* _Task to complete_
Please return exactly the lines from the beginning of the listing up to and including the line with "правоохоронцями головний координатор", with no pictures.

* _Records shown_
::::

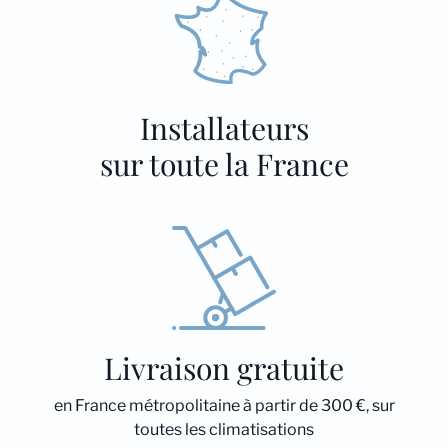
Installateurs
sur toute la France
Livraison gratuite
en France métropolitaine à partir de 300 €, sur
toutes les climatisations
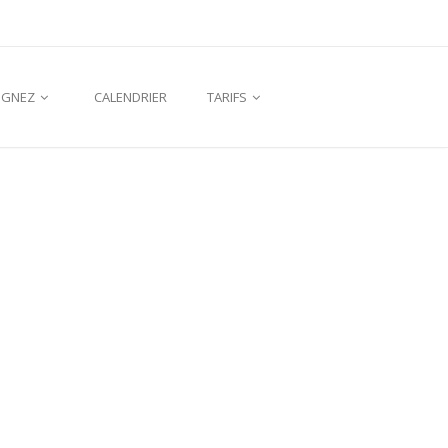
IGNEZ
CALENDRIER
TARIFS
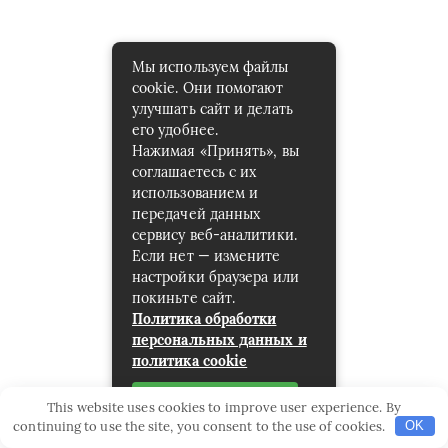
Мы используем файлы
cookie. Они помогают
улучшать сайт и делать
его удобнее.
Нажимая «Принять», вы
соглашаетесь с их
использованием и
передачей данных
сервису веб-аналитики.
Если нет — измените
настройки браузера или
покиньте сайт.
Политика обработки
персональных данных и
политика cookie
Принять
This website uses cookies to improve user experience. By
continuing to use the site, you consent to the use of cookies.
OK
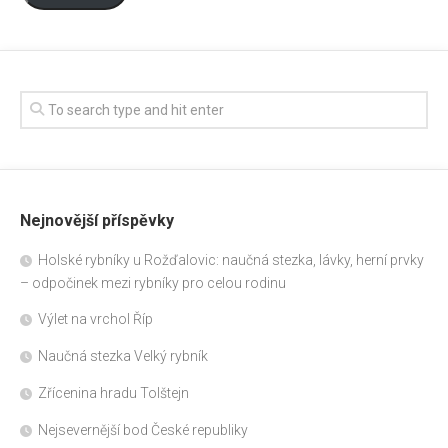
Nejnovější příspěvky
Holské rybníky u Rožďalovic: naučná stezka, lávky, herní prvky
– odpočinek mezi rybníky pro celou rodinu
Výlet na vrchol Říp
Naučná stezka Velký rybník
Zřícenina hradu Tolštejn
Nejsevernější bod České republiky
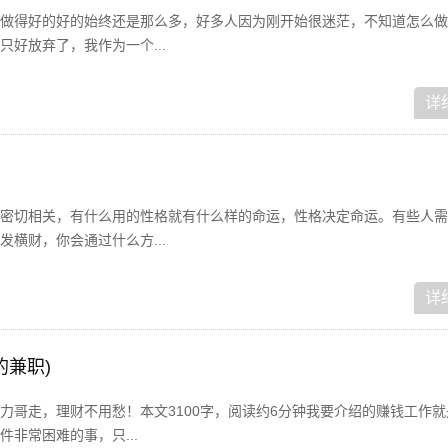
做得好的好的始终还是那么多，好多人因为刚开始很迷茫，不知道怎么做
好放弃了，我作为一个...
详
密切相关，有什么用的性格就有什么样的命运，性格决定命运。有些人需
横财，你会通过什么方...
详
的兼职)
力哥走，理财不用愁！本文3100字，阅读约6分钟我要介绍的赚钱工作就
非常困难的事，只...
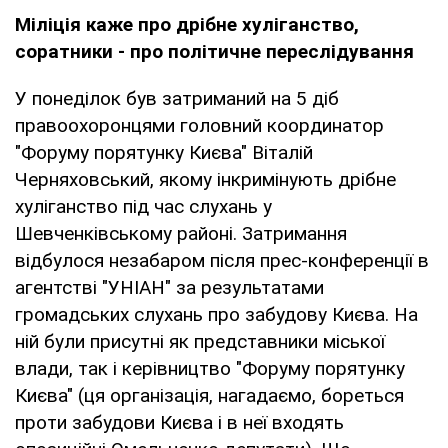
Міліція каже про дрібне хуліганство,
соратники - про політичне переслідування
У понеділок був затриманий на 5 діб
правоохоронцями головний координатор
"Форуму порятунку Києва" Віталій
Черняховський, якому інкримінують дрібне
хуліганство під час слухань у
Шевченківському районі. Затримання
відбулося незабаром після прес-конференції в
агентстві "УНІАН" за результатами
громадських слухань про забудову Києва. На
ній були присутні як представники міської
влади, так і керівництво "Форуму порятунку
Києва" (ця організація, нагадаємо, бореться
проти забудови Києва і в неї входять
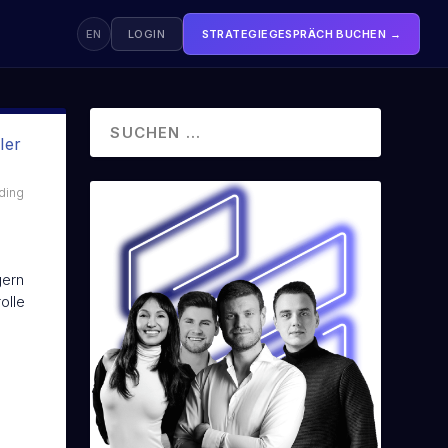
EN
LOGIN
STRATEGIEGESPRÄCH BUCHEN →
KOSTENLOS STARTEN
Trading Crashkurs
FREE
ler
80 Minuten · Dein kompletter Börseneinstieg
ding
VON OLIVER SPARING
Börsenbuch
Das komplette Börsengrundwissen
gern
olle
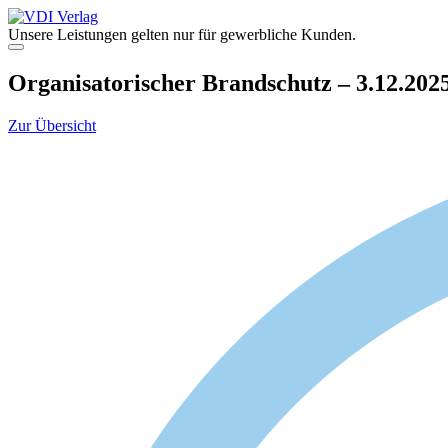
Zum
Inhalt
Unsere Leistungen gelten nur für gewerbliche Kunden.
springen
Menü
Organisatorischer Brandschutz – 3.12.202
Zur Übersicht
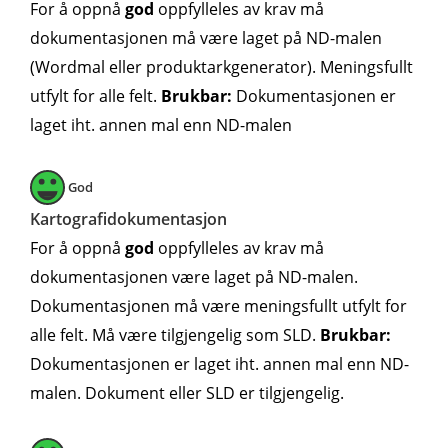
For å oppnå
god
oppfylleles av krav må
dokumentasjonen må være laget på ND-malen
(Wordmal eller produktarkgenerator). Meningsfullt
utfylt for alle felt.
Brukbar:
Dokumentasjonen er
laget iht. annen mal enn ND-malen
God
Kartografidokumentasjon
For å oppnå
god
oppfylleles av krav må
dokumentasjonen være laget på ND-malen.
Dokumentasjonen må være meningsfullt utfylt for
alle felt. Må være tilgjengelig som SLD.
Brukbar:
Dokumentasjonen er laget iht. annen mal enn ND-
malen. Dokument eller SLD er tilgjengelig.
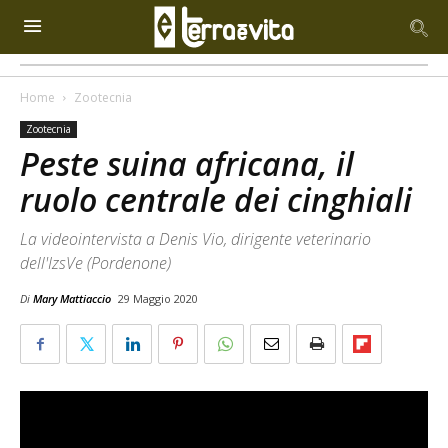
Home
Zootecnia
Zootecnia
Peste suina africana, il
ruolo centrale dei cinghiali
La videointervista a Denis Vio, dirigente veterinario
dell'IzsVe (Pordenone)
Di
Mary Mattiaccio
29 Maggio 2020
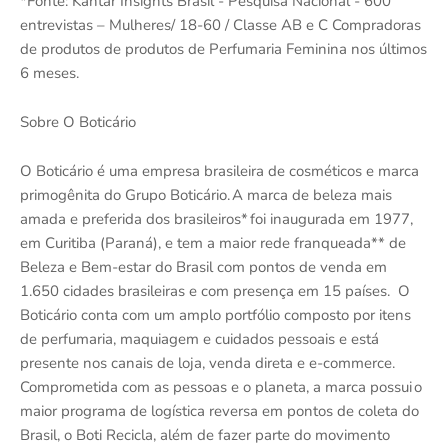
*Fonte: Kantar Insights Brasil - Pesquisa Nacional - 600
entrevistas – Mulheres/ 18-60 / Classe AB e C Compradoras
de produtos de produtos de Perfumaria Feminina nos últimos
6 meses.
Sobre O Boticário​
O Boticário é uma empresa brasileira de cosméticos e marca
primogênita do Grupo Boticário. A marca de beleza mais
amada e preferida dos brasileiros* foi inaugurada em 1977,
em Curitiba (Paraná), e tem a maior rede franqueada** de
Beleza e Bem-estar do Brasil com pontos de venda em
1.650 cidades brasileiras e com presença em 15 países. O
Boticário conta com um amplo portfólio composto por itens
de perfumaria, maquiagem e cuidados pessoais e está
presente nos canais de loja, venda direta e e-commerce.
Comprometida com as pessoas e o planeta, a marca possui o
maior programa de logística reversa em pontos de coleta do
Brasil, o Boti Recicla, além de fazer parte do movimento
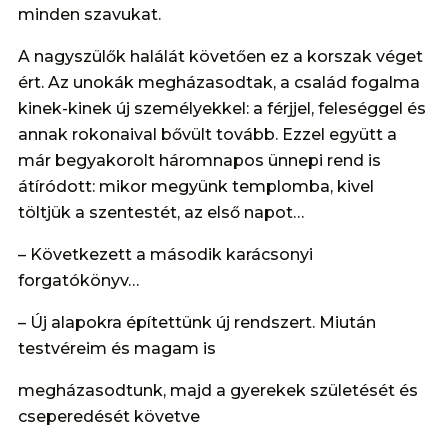
minden szavukat.
A nagyszülők halálát követően ez a korszak véget
ért. Az unokák megházasodtak, a család fogalma
kinek-kinek új személyekkel: a férjjel, feleséggel és
annak rokonaival bővült tovább. Ezzel együtt a
már begyakorolt háromnapos ünnepi rend is
átíródott: mikor megyünk templomba, kivel
töltjük a szentestét, az első napot…
– Következett a második karácsonyi
forgatókönyv…
– Új alapokra építettünk új rendszert. Miután
testvéreim és magam is
megházasodtunk, majd a gyerekek születését és
cseperedését követve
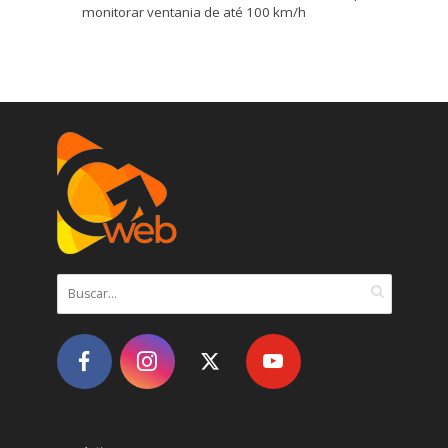
monitorar ventania de até 100 km/h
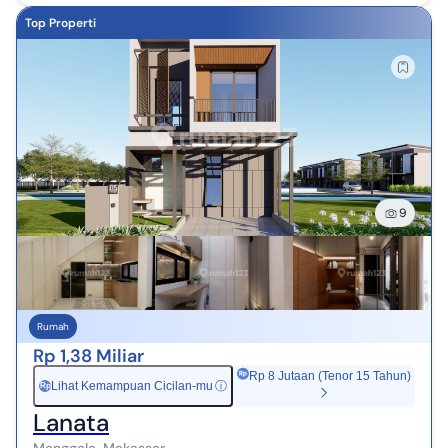
Top Properti
9
Rumah
Rp 1,38 Miliar
Rp 8 Jutaan (Tenor 15 Tahun)
Lihat Kemampuan Cicilan-mu
ⓘ
Rp
Lanata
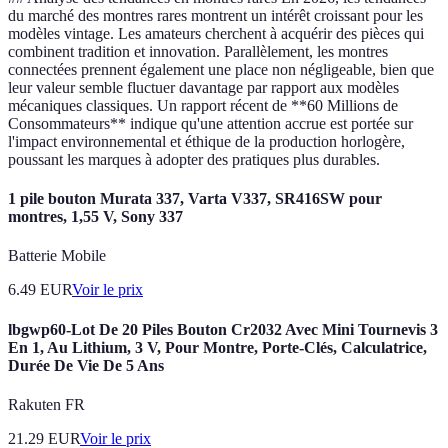
du marché des montres rares montrent un intérêt croissant pour les
modèles vintage. Les amateurs cherchent à acquérir des pièces qui
combinent tradition et innovation. Parallèlement, les montres
connectées prennent également une place non négligeable, bien que
leur valeur semble fluctuer davantage par rapport aux modèles
mécaniques classiques. Un rapport récent de **60 Millions de
Consommateurs** indique qu'une attention accrue est portée sur
l'impact environnemental et éthique de la production horlogère,
poussant les marques à adopter des pratiques plus durables.
1 pile bouton Murata 337, Varta V337, SR416SW pour
montres, 1,55 V, Sony 337
Batterie Mobile
6.49
EUR
Voir le prix
lbgwp60-Lot De 20 Piles Bouton Cr2032 Avec Mini Tournevis 3
En 1, Au Lithium, 3 V, Pour Montre, Porte-Clés, Calculatrice,
Durée De Vie De 5 Ans
Rakuten FR
21.29
EUR
Voir le prix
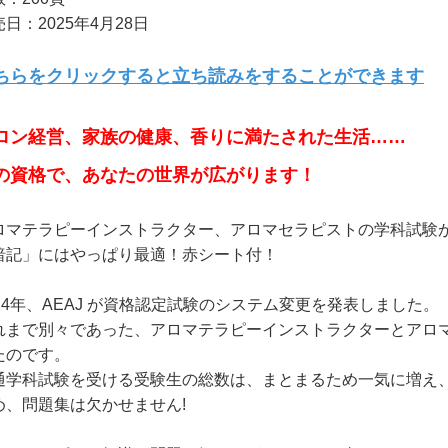
日：2025年4月28日
ちらをクリックすると立ち読みをすることができます
ロン経営、家族の健康、香りに満たされた生活……
の資格で、あなたの世界が広がります！
ロマテラピーインストラクター、アロマセラピストの学科試験が
暗記」にはやっぱり最適！赤シート付！
024年、AEAJ が資格認定試験のシステム変更を発表しました。
れまで別々であった、アロマテラピーインストラクターとアロ
たのです。
通学科試験を受ける受験生の総数は、まとまるため一気に増え
め、問題集は欠かせません!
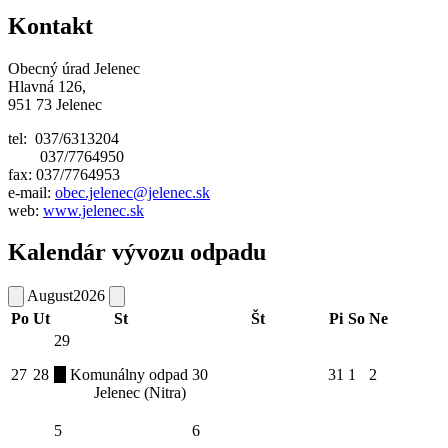
Kontakt
Obecný úrad Jelenec
Hlavná 126,
951 73 Jelenec
tel: 037/6313204
037/7764950
fax: 037/7764953
e-mail:
obec.jelenec@jelenec.sk
web:
www.jelenec.sk
Kalendár vývozu odpadu
August
2026
Po
Ut
St
Št
Pi
So
Ne
29
27
28
Komunálny odpad
30
31
1
2
Jelenec (Nitra)
5
6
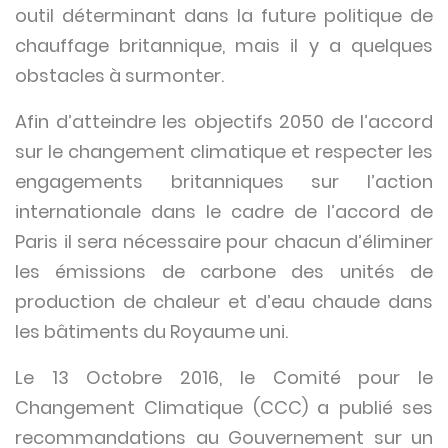
outil déterminant dans la future politique de
chauffage britannique, mais il y a quelques
obstacles à surmonter.
Afin d’atteindre les objectifs 2050 de l’accord
sur le changement climatique et respecter les
engagements britanniques sur l’action
internationale dans le cadre de l’accord de
Paris il sera nécessaire pour chacun d’éliminer
les émissions de carbone des unités de
production de chaleur et d’eau chaude dans
les bâtiments du Royaume uni.
Le 13 Octobre 2016, le Comité pour le
Changement Climatique (CCC) a publié ses
recommandations au Gouvernement sur un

::::

* _Completed exercise_
Installateurs
sur toute la France
Livraison gratuite
en France métropolitaine à partir de 300 €, sur
toutes les climatisations
IGNEZ
CALENDRIER
TARIFS
Мы используем файлы
cookie. Они помогают
улучшать сайт и делать
его удобнее.
Нажимая «Принять», вы
соглашаетесь с их
использованием и
передачей данных
сервису веб-аналитики.
Если нет — измените
настройки браузера или
покиньте сайт.
Политика обработки
персональных данных и
политика cookie
Принять
This website uses cookies to improve user experience. By
continuing to use the site, you consent to the use of cookies.
OK
Nejnovější příspěvky
Holské rybníky u Rožďalovic: naučná stezka, lávky, herní prvky
– odpočinek mezi rybníky pro celou rodinu
Výlet na vrchol Říp
Naučná stezka Velký rybník
Zřícenina hradu Tolštejn
Nejsevernější bod České republiky
做得好的好的始终还是那么多，好多人因为刚开始很迷茫，不知道怎么做
好放弃了，我作为一个...
详
密切相关，有什么用的性格就有什么样的命运，性格决定命运。有些人需
横财，你会通过什么方...
详
的兼职)
力哥走，理财不用愁！本文3100字，阅读约6分钟我要介绍的赚钱工作就
非常困难的事，只...
Міліція каже про дрібне хуліганство,
соратники - про політичне переслідування
У понеділок був затриманий на 5 діб
правоохоронцями головний координатор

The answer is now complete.